**Requirement**
Reproduce the following material line for line, without changing anything.
——
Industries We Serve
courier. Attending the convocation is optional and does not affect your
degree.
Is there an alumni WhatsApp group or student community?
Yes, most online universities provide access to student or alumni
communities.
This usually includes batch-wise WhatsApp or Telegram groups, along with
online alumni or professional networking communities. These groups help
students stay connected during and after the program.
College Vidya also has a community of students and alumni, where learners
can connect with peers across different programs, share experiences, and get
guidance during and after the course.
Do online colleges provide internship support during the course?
——
**Solution below**
Industries We Serve
courier. Attending the convocation is optional and does not affect your
degree.
Is there an alumni WhatsApp group or student community?
Yes, most online universities provide access to student or alumni
communities.
This usually includes batch-wise WhatsApp or Telegram groups, along with
online alumni or professional networking communities. These groups help
students stay connected during and after the program.
College Vidya also has a community of students and alumni, where learners
can connect with peers across different programs, share experiences, and get
guidance during and after the course.
Do online colleges provide internship support during the course?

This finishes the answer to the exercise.